SELECTED TEXT =
This is quite a lot to write for a simple operation. And be aware that command parameters (note the ? in the sql string) and result columns are all position-dependent. And the reading gets more complicated with Null values. So this is surely a high-performant solution, but takes a lot of lines. And consider doing a join statement this way, takes way too much effort. Surely code generation can play its role here to cover the usual suspects (CRUD), but this does not help for non-standard queries with multiple joins or nullable conditions.

Dapper

Dapper is calling itself a simple object mapper for .Net. So writing out an SQL query is still needed, but the actual mapping is far simpler than with ODBC. Also Dapper.Contrib contains some often used functions for reading, updating, deleting or inserting items. But to give that full power, a few annotations are needed. The table name must be provided.

using System;
using Dapper.Contrib.Extensions;

[Table("person")]
public class Person : BaseEntity
{
    public string first_name { get; set; }
    public string last_name { get; set; }
    public DateTime birth_date { get; set; }
    public ICollection<Address> addresses { get; set; }
}

The primary key must also be annotated with the Key attribute, unless it’s the default id or Id. But with that in place, an abstract base class can be used that is used by all entity-related repositories. Dapper extends the IDbConnection, implemented here with NpgsqlConnection (PostgreSQL).

GIVEN ENTRIES =
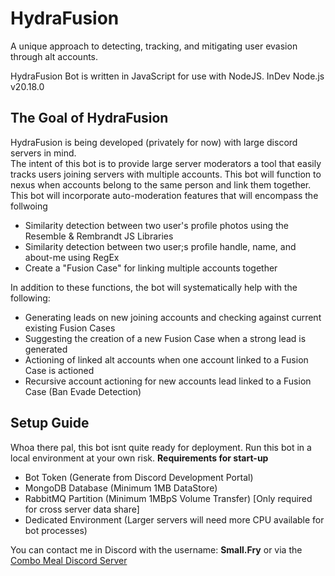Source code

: # HydraFusion

A unique approach to detecting, tracking, and mitigating user evasion through alt accounts.

HydraFusion Bot is written in JavaScript for use with NodeJS.
InDev Node.js v20.18.0

## The Goal of HydraFusion
HydraFusion is being developed (privately for now) with large discord servers in mind.   
The intent of this bot is to provide large server moderators a tool that easily tracks users joining servers with multiple accounts. This bot will function to nexus when accounts belong to the same person and link them together. This bot will incorporate auto-moderation features that will encompass the follwoing
- Similarity detection between two user's profile photos using the Resemble & Rembrandt JS Libraries
- Similarity detection between two user;s profile handle, name, and about-me using RegEx
- Create a "Fusion Case" for linking multiple accounts together

In addition to these functions, the bot will systematically help with the following:
- Generating leads on new joining accounts and checking against current existing Fusion Cases
- Suggesting the creation of a new Fusion Case when a strong lead is generated
- Actioning of linked alt accounts when one account linked to a Fusion Case is actioned
- Recursive account actioning for new accounts lead linked to a Fusion Case (Ban Evade Detection)

## Setup Guide
Whoa there pal, this bot isnt quite ready for deployment. Run this bot in a local environment at your own risk.
**Requirements for start-up**
- Bot Token (Generate from Discord Development Portal)
- MongoDB Database (Minimum 1MB DataStore)
- RabbitMQ Partition (Minimum 1MBpS Volume Transfer) [Only required for cross server data share]
- Dedicated Environment (Larger servers will need more CPU available for bot processes)

You can contact me in Discord with the username: **Small.Fry** or via the [Combo Meal Discord Server](https://discord.gg/CrYSHNqjQw)
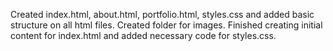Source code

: Created index.html, about.html, portfolio.html, styles.css and added basic structure on all html files.
Created folder for images.
Finished creating initial content for index.html and added necessary code for styles.css.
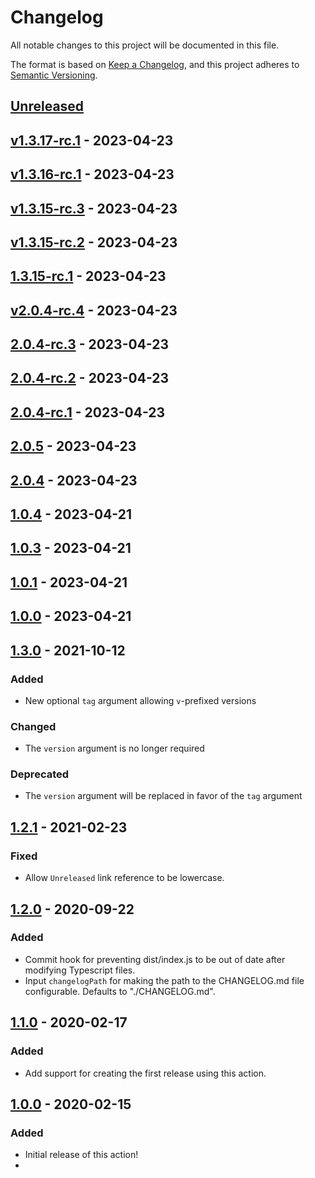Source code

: # Changelog

All notable changes to this project will be documented in this file.

The format is based on [Keep a Changelog](https://keepachangelog.com/en/1.0.0/),
and this project adheres to [Semantic Versioning](https://semver.org/spec/v2.0.0.html).

## [Unreleased]

## [v1.3.17-rc.1] - 2023-04-23

## [v1.3.16-rc.1] - 2023-04-23

## [v1.3.15-rc.3] - 2023-04-23

## [v1.3.15-rc.2] - 2023-04-23

## [1.3.15-rc.1] - 2023-04-23

## [v2.0.4-rc.4] - 2023-04-23

## [2.0.4-rc.3] - 2023-04-23

## [2.0.4-rc.2] - 2023-04-23

## [2.0.4-rc.1] - 2023-04-23

## [2.0.5] - 2023-04-23

## [2.0.4] - 2023-04-23

## [1.0.4] - 2023-04-21

## [1.0.3] - 2023-04-21

## [1.0.1] - 2023-04-21

## [1.0.0] - 2023-04-21

## [1.3.0] - 2021-10-12

### Added

-   New optional `tag` argument allowing `v`-prefixed versions

### Changed

-   The `version` argument is no longer required

### Deprecated

-   The `version` argument will be replaced in favor of the `tag` argument

## [1.2.1] - 2021-02-23

### Fixed

-   Allow `Unreleased` link reference to be lowercase.

## [1.2.0] - 2020-09-22

### Added

-   Commit hook for preventing dist/index.js to be out of date after modifying Typescript files.
-   Input `changelogPath` for making the path to the CHANGELOG.md file configurable. Defaults to "./CHANGELOG.md".

## [1.1.0] - 2020-02-17

### Added

-   Add support for creating the first release using this action.

## [1.0.0] - 2020-02-15

### Added

-   Initial release of this action!
-

[Unreleased]: https://github.com/felixncheng/bk-repo/compare/v1.3.17-rc.1...HEAD

[v1.3.17-rc.1]: https://github.com/felixncheng/bk-repo/compare/v1.3.16-rc.1...v1.3.17-rc.1

[v1.3.16-rc.1]: https://github.com/felixncheng/bk-repo/compare/v1.3.15-rc.3...v1.3.16-rc.1

[v1.3.15-rc.3]: https://github.com/felixncheng/bk-repo/compare/v1.3.15-rc.2...v1.3.15-rc.3

[v1.3.15-rc.2]: https://github.com/felixncheng/bk-repo/compare/1.3.15-rc.1...v1.3.15-rc.2

[1.3.15-rc.1]: https://github.com/felixncheng/bk-repo/compare/v2.0.4-rc.4...1.3.15-rc.1

[v2.0.4-rc.4]: https://github.com/felixncheng/bk-repo/compare/2.0.4-rc.3...v2.0.4-rc.4

[2.0.4-rc.3]: https://github.com/felixncheng/bk-repo/compare/2.0.4-rc.2...2.0.4-rc.3

[2.0.4-rc.2]: https://github.com/felixncheng/bk-repo/compare/2.0.4-rc.1...2.0.4-rc.2

[2.0.4-rc.1]: https://github.com/felixncheng/bk-repo/compare/2.0.5...2.0.4-rc.1

[2.0.5]: https://github.com/felixncheng/bk-repo/compare/2.0.4...2.0.5

[2.0.4]: https://github.com/felixncheng/bk-repo/compare/1.0.4...2.0.4

[1.0.4]: https://github.com/felixncheng/bk-repo/compare/1.0.3...1.0.4

[1.0.3]: https://github.com/felixncheng/bk-repo/compare/1.0.1...1.0.3

[1.0.1]: https://github.com/felixncheng/bk-repo/compare/1.0.0...1.0.1

[1.0.0]: https://github.com/felixncheng/bk-repo/compare/1.3.0...1.0.0

[1.3.0]: https://github.com/thomaseizinger/keep-a-changelog-new-release/compare/1.2.1...1.3.0

[1.2.1]: https://github.com/thomaseizinger/keep-a-changelog-new-release/compare/1.2.0...1.2.1

[1.2.0]: https://github.com/thomaseizinger/keep-a-changelog-new-release/compare/1.1.0...1.2.0

[1.1.0]: https://github.com/thomaseizinger/keep-a-changelog-new-release/compare/1.0.0...1.1.0

[1.0.0]: https://github.com/thomaseizinger/keep-a-changelog-new-release/compare/8f254ca247120d87500da53956ae6c0c9d9fae3e...1.0.0
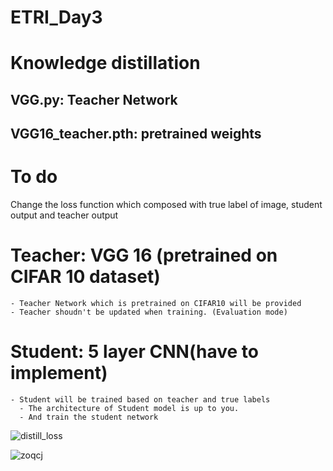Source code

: # ETRI_Day3
# Knowledge distillation
## VGG.py: Teacher Network 
## VGG16_teacher.pth: pretrained weights 

# To do 
 Change the loss function which composed with true label of image, student output and teacher output 
  # Teacher: VGG 16 (pretrained on CIFAR 10 dataset) 
    - Teacher Network which is pretrained on CIFAR10 will be provided 
    - Teacher shoudn't be updated when training. (Evaluation mode) 

  # Student: 5 layer CNN(have to implement)
    - Student will be trained based on teacher and true labels
      - The architecture of Student model is up to you. 
      - And train the student network 
![distill_loss](https://user-images.githubusercontent.com/55013577/89907697-f2966800-dc27-11ea-8a62-b71d05e60cb2.PNG)

![zoqcj](https://user-images.githubusercontent.com/55013577/89912145-2d4ecf00-dc2d-11ea-9120-67484e3306f7.PNG)  
  



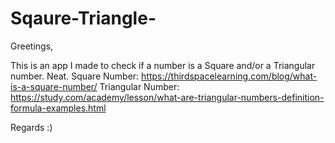 # Sqaure-Triangle-

Greetings,

This is an app I made to check if a number is a Square and/or a Triangular number.
Neat.
Square Number: https://thirdspacelearning.com/blog/what-is-a-square-number/
Triangular Number: https://study.com/academy/lesson/what-are-triangular-numbers-definition-formula-examples.html

Regards :)
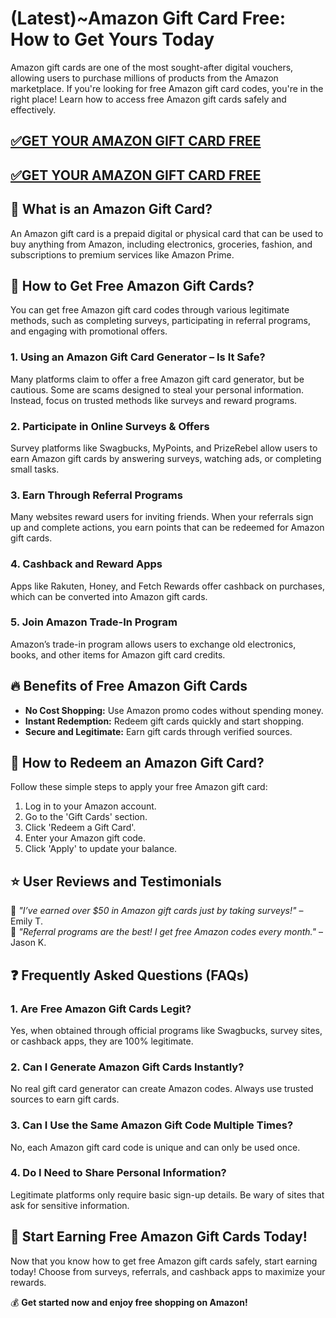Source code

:# (Latest)~Amazon Gift Card Free: How to Get Yours Today

Amazon gift cards are one of the most sought-after digital vouchers, allowing users to purchase millions of products from the Amazon marketplace. If you're looking for free Amazon gift card codes, you're in the right place! Learn how to access free Amazon gift cards safely and effectively.

## <a href="https://giftcodehive.com/amazon-gift-card/">✅GET YOUR AMAZON GIFT CARD FREE</a>

## <a href="https://giftcodehive.com/amazon-gift-card/">✅GET YOUR AMAZON GIFT CARD FREE</a>

## 🎁 What is an Amazon Gift Card?

An Amazon gift card is a prepaid digital or physical card that can be used to buy anything from Amazon, including electronics, groceries, fashion, and subscriptions to premium services like Amazon Prime.

## 🚀 How to Get Free Amazon Gift Cards?

You can get free Amazon gift card codes through various legitimate methods, such as completing surveys, participating in referral programs, and engaging with promotional offers.

### 1. **Using an Amazon Gift Card Generator – Is It Safe?**

Many platforms claim to offer a free Amazon gift card generator, but be cautious. Some are scams designed to steal your personal information. Instead, focus on trusted methods like surveys and reward programs.

### 2. **Participate in Online Surveys & Offers**

Survey platforms like Swagbucks, MyPoints, and PrizeRebel allow users to earn Amazon gift cards by answering surveys, watching ads, or completing small tasks.

### 3. **Earn Through Referral Programs**

Many websites reward users for inviting friends. When your referrals sign up and complete actions, you earn points that can be redeemed for Amazon gift cards.

### 4. **Cashback and Reward Apps**

Apps like Rakuten, Honey, and Fetch Rewards offer cashback on purchases, which can be converted into Amazon gift cards.

### 5. **Join Amazon Trade-In Program**

Amazon’s trade-in program allows users to exchange old electronics, books, and other items for Amazon gift card credits.

## 🔥 Benefits of Free Amazon Gift Cards

- **No Cost Shopping:** Use Amazon promo codes without spending money.
- **Instant Redemption:** Redeem gift cards quickly and start shopping.
- **Secure and Legitimate:** Earn gift cards through verified sources.

## 🛒 How to Redeem an Amazon Gift Card?

Follow these simple steps to apply your free Amazon gift card:

1. Log in to your Amazon account.
2. Go to the 'Gift Cards' section.
3. Click 'Redeem a Gift Card'.
4. Enter your Amazon gift code.
5. Click 'Apply' to update your balance.

## ⭐ User Reviews and Testimonials

🔹 *"I’ve earned over $50 in Amazon gift cards just by taking surveys!"* – Emily T.  
🔹 *"Referral programs are the best! I get free Amazon codes every month."* – Jason K.

## ❓ Frequently Asked Questions (FAQs)

### 1. **Are Free Amazon Gift Cards Legit?**
Yes, when obtained through official programs like Swagbucks, survey sites, or cashback apps, they are 100% legitimate.

### 2. **Can I Generate Amazon Gift Cards Instantly?**
No real gift card generator can create Amazon codes. Always use trusted sources to earn gift cards.

### 3. **Can I Use the Same Amazon Gift Code Multiple Times?**
No, each Amazon gift card code is unique and can only be used once.

### 4. **Do I Need to Share Personal Information?**
Legitimate platforms only require basic sign-up details. Be wary of sites that ask for sensitive information.

## 🎯 Start Earning Free Amazon Gift Cards Today!

Now that you know how to get free Amazon gift cards safely, start earning today! Choose from surveys, referrals, and cashback apps to maximize your rewards.

💰 **Get started now and enjoy free shopping on Amazon!**

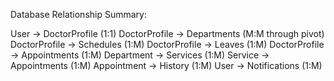 Database Relationship Summary:

User → DoctorProfile (1:1)
DoctorProfile → Departments (M:M through pivot)
DoctorProfile → Schedules (1:M)
DoctorProfile → Leaves (1:M)
DoctorProfile → Appointments (1:M)
Department → Services (1:M)
Service → Appointments (1:M)
Appointment → History (1:M)
User → Notifications (1:M)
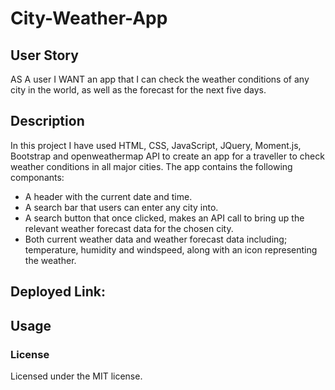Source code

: # City-Weather-App

## User Story

AS A user I WANT an app that I can check the weather conditions of any city in the world, as well as the forecast for the next five days. 

## Description 

In this project I have used HTML, CSS, JavaScript, JQuery, Moment.js, Bootstrap and openweathermap API to create an app for a traveller to check weather conditions in all major cities. The app contains the following componants: 

* A header with the current date and time.
* A search bar that users can enter any city into.
* A search button that once clicked, makes an API call to bring up the relevant weather forecast data for the chosen city. 
* Both current weather data and weather forecast data including; temperature, humidity and windspeed, along with an icon representing the weather.

## Deployed Link:


## Usage


### License

Licensed under the MIT license.

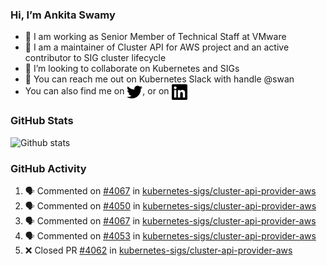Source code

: ### Hi, I’m Ankita Swamy

- 💼 I am working as Senior Member of Technical Staff at VMware
- 👀 I am a maintainer of Cluster API for AWS project and an active contributor to SIG cluster lifecycle
- 💞️ I’m looking to collaborate on Kubernetes and SIGs
- 💬 You can reach me out on Kubernetes Slack with handle @swan
- You can also find me on <a href="https://twitter.com/SwamyAnkita" target="blank"><img align="center" src="https://raw.githubusercontent.com/Ankitasw/Ankitasw/master/svg/twitter.svg" alt="Ankitasw" height="25" width="25" color="#1DA1f2" /></a>, or on <a href="https://www.linkedin.com/in/Ankitaswamy/" target="blank"><img align="center" src="https://raw.githubusercontent.com/Ankitasw/Ankitasw/master/svg/linkedin.svg" alt="Ankitasw" height="25" width="25" /></a>

### GitHub Stats
![Github stats](https://github-readme-stats.vercel.app/api?username=Ankitasw&count_private=true&show_icons=true&theme=tokyonight)

### GitHub Activity 
<!--START_SECTION:activity-->
1. 🗣 Commented on [#4067](https://github.com/kubernetes-sigs/cluster-api-provider-aws/issues/4067) in [kubernetes-sigs/cluster-api-provider-aws](https://github.com/kubernetes-sigs/cluster-api-provider-aws)
2. 🗣 Commented on [#4050](https://github.com/kubernetes-sigs/cluster-api-provider-aws/issues/4050) in [kubernetes-sigs/cluster-api-provider-aws](https://github.com/kubernetes-sigs/cluster-api-provider-aws)
3. 🗣 Commented on [#4067](https://github.com/kubernetes-sigs/cluster-api-provider-aws/issues/4067) in [kubernetes-sigs/cluster-api-provider-aws](https://github.com/kubernetes-sigs/cluster-api-provider-aws)
4. 🗣 Commented on [#4053](https://github.com/kubernetes-sigs/cluster-api-provider-aws/issues/4053) in [kubernetes-sigs/cluster-api-provider-aws](https://github.com/kubernetes-sigs/cluster-api-provider-aws)
5. ❌ Closed PR [#4062](https://github.com/kubernetes-sigs/cluster-api-provider-aws/pull/4062) in [kubernetes-sigs/cluster-api-provider-aws](https://github.com/kubernetes-sigs/cluster-api-provider-aws)
<!--END_SECTION:activity-->
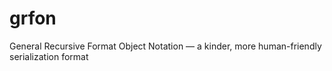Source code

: # grfon
General Recursive Format Object Notation — a kinder, more human-friendly serialization format
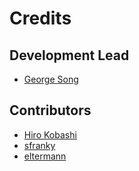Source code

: # Credits

## Development Lead

* [George Song](https://github.com/gsong)

## Contributors

* [Hiro Kobashi](https://github.com/kobaski)
* [sfranky](https://github.com/sfranky)
* [eltermann](https://github.com/eltermann)
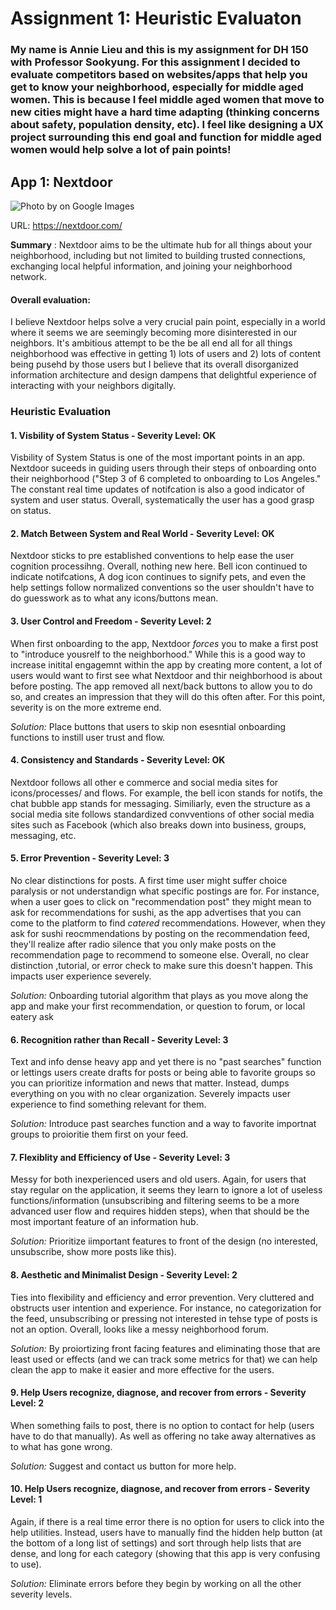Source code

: # Assignment 1: Heuristic Evaluaton 


### My name is Annie Lieu and this is my assignment for DH 150 with Professor Sookyung. For this assignment I decided to evaluate competitors based on websites/apps that help you get to know your neighborhood, especially for middle aged women. This is because I feel middle aged women that move to new cities might have a hard time adapting (thinking concerns about safety, population density, etc). I feel like designing a UX project surrounding this end goal and function for middle aged women would help solve a lot of pain points! 

## App 1: Nextdoor 

![Photo by on Google Images](https://i0.wp.com/blog.nextdoor.com/wp-content/uploads/2013/02/Nextdoor_demo_newsfeed.jpg?fit=810%2C932&ssl=1)

URL: https://nextdoor.com/

<p> <strong>Summary</strong> : Nextdoor aims to be the ultimate hub for all things about your neighborhood, including but not limited to building trusted connections, exchanging local helpful information, and joining your neighborhood network. </p>

#### Overall evaluation: 
 <p> I believe Nextdoor helps solve a very crucial pain point, especially in a world where it seems we are seemingly becoming more disinterested in our neighbors. It's ambitious attempt to be the be all end all for all things neighborhood was effective in getting 1) lots of users and 2) lots of content being pusehd by those users but I believe that its overall disorganized information architecture and design dampens that delightful experience of interacting with your neighbors digitally. </p>
      
      
### Heuristic Evaluation

#### 1. Visbility of System Status - Severity Level: OK

<p> Visbility of System Status is one of the most important points in an app. Nextdoor suceeds in guiding users through their steps of onboarding onto their neighborhood ("Step 3 of 6 completed to onboarding to Los Angeles." The constant real time updates of notifcation is also a good indicator of system and user status. Overall, systematically the user has a good grasp on status. </p>

#### 2. Match Between System and Real World - Severity Level: OK

<p> Nextdoor sticks to pre established conventions to help ease the user cognition processihng. Overall, nothing new here. Bell icon continued to indicate notifcations, A dog icon continues to signify pets, and even the help settings follow normalized conventions so the user shouldn't have to do guesswork as to what any icons/buttons mean. </p>


#### 3. User Control and Freedom - Severity Level: 2

<p> When first onboarding to the app, Nextdoor <em> forces</em> you to make a first post to "introduce yousrelf to the neighborhood." While this is a good way to increase initital engagemnt within the app by creating more content, a lot of users would want to first see what Nextdoor and thir neighborhood is about before posting. The app removed all next/back buttons to allow you to do so, and creates an impression that they will do this often after. For this point, severity is on the more extreme end. </p>

<p> <em> Solution: </em> Place buttons that users to skip non esesntial onboarding functions to instill user trust and flow. </p> 

#### 4. Consistency and Standards - Severity Level: OK

<p> Nextdoor follows all other e commerce and social media sites for icons/processes/ and flows. For example, the bell icon stands for notifs, the chat bubble app stands for messaging. Similiarly, even the structure as a social media site follows standardized convventions of other social media sites such as Facebook (which also breaks down into business, groups, messaging, etc. </p>

#### 5. Error Prevention - Severity Level: 3

<p> No clear distinctions for posts. A first time user might suffer choice paralysis or not understandign what specific postings are for. For instance, when a user goes to click on "recommendation post" they might mean to ask for recommendations for sushi, as the app advertises that you can come to the platform to find <em> catered </em> recommendations. However, when they ask for sushi reocmmendations by posting on the recommendation feed, they'll realize after radio silence that you only make posts on the recommendation page to recommend to someone else. Overall, no clear distinction ,tutorial, or error check to make sure this doesn't happen. This impacts user experience severely. </p>

<p> <em> Solution: </em> Onboarding tutorial algorithm that plays as you move along the app and make your first recommendation, or question to forum, or local eatery ask </p>
      
 #### 6. Recognition rather than Recall - Severity Level: 3

<p> Text and info dense heavy app and yet there is no "past searches" function or lettings users create drafts for posts or being able to favorite groups so you can prioritize information and news that matter. Instead, dumps everything on you with no clear organization. Severely impacts user experience to find something relevant for them.   </p>

<p> <em> Solution: </em> Introduce past searches function and a way to favorite importnat groups to proioritie them first on your feed. </p>

#### 7. Flexiblity and Efficiency of Use - Severity Level: 3

<p> Messy for both inexperienced users and old users. Again, for users that stay regular on the application, it seems they learn to ignore a lot of useless functions/information (unsubscribing and filtering seems to be a more advanced user flow and requires hidden steps), when that should be the most important feature of an information hub.  </p>

<p> <em> Solution: </em> Prioritize iimportant features to front of the design (no interested, unsubscribe, show more posts like this). </p>

#### 8. Aesthetic and Minimalist Design - Severity Level: 2

<p> Ties into flexibility and efficiency and error prevention. Very cluttered and obstructs user intention and experience. For instance, no categorization for the feed, unsubscribing or pressing not interested in tehse type of posts is not an option. Overall, looks like a messy neighborhood forum.  </p>

<p> <em> Solution: </em> By proiortizing front facing features and eliminating those that are least used or effects (and we can track some metrics for that) we can help clean the app to make it easier and more effective for the users. </p>

#### 9. Help Users recognize, diagnose, and recover from errors - Severity Level: 2

<p> When something fails to post, there is no option to contact for help (users have to do that manually). As well as offering no take away alternatives as to what has gone wrong.  </p>

<p> <em> Solution: </em> Suggest and contact us button for more help.</p>

#### 10. Help Users recognize, diagnose, and recover from errors - Severity Level: 1

<p> Again, if there is a real time error there is no option for users to click into the help utilities. Instead, users have to manually find the hidden help button (at the bottom of a long list of settings) and sort through help lists that are dense, and long for each category (showing that this app is very confusing to use).  </p>

<p> <em> Solution: </em> Eliminate errors before they begin by working on all the other severity levels.  </p>
  
  
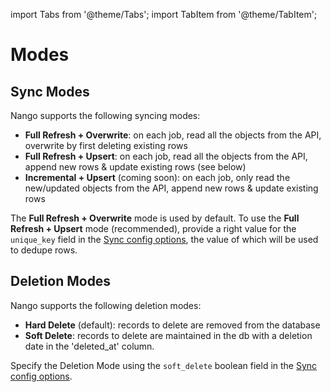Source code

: import Tabs from '@theme/Tabs';
import TabItem from '@theme/TabItem';

# Modes

## Sync Modes

Nango supports the following syncing modes:
- **Full Refresh + Overwrite**: on each job, read all the objects from the API, overwrite by first deleting existing rows
- **Full Refresh + Upsert**: on each job, read all the objects from the API, append new rows & update existing rows (see below)
- **Incremental + Upsert** (coming soon): on each job, only read the new/updated objects from the API, append new rows & update existing rows

The **Full Refresh + Overwrite** mode is used by default. To use the **Full Refresh + Upsert** mode (recommended), provide a right value for the `unique_key` field in the [Sync config options](sync-all-options.md), the value of which will be used to dedupe rows.

## Deletion Modes

Nango supports the following deletion modes: 
- **Hard Delete** (default): records to delete are removed from the database
- **Soft Delete**: records to delete are maintained in the db with a deletion date in the 'deleted_at' column.

Specify the Deletion Mode using the `soft_delete` boolean field in the [Sync config options](sync-all-options.md).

PROBLEM 1 =
List every property declared in the Person class in the Dapper text.
PROBLEM 2 =
Quote the Dapper text word for word, starting at "Dapper is calling" and ending at "must be provided.".

PROBLEM SOLUTION 1 =
first_name, last_name, birth_date, addresses

PROBLEM SOLUTION 2 =
Dapper is calling itself a simple object mapper for .Net. So writing out an SQL query is still needed, but the actual mapping is far simpler than with ODBC. Also Dapper.Contrib contains some often used functions for reading, updating, deleting or inserting items. But to give that full power, a few annotations are needed. The table name must be provided.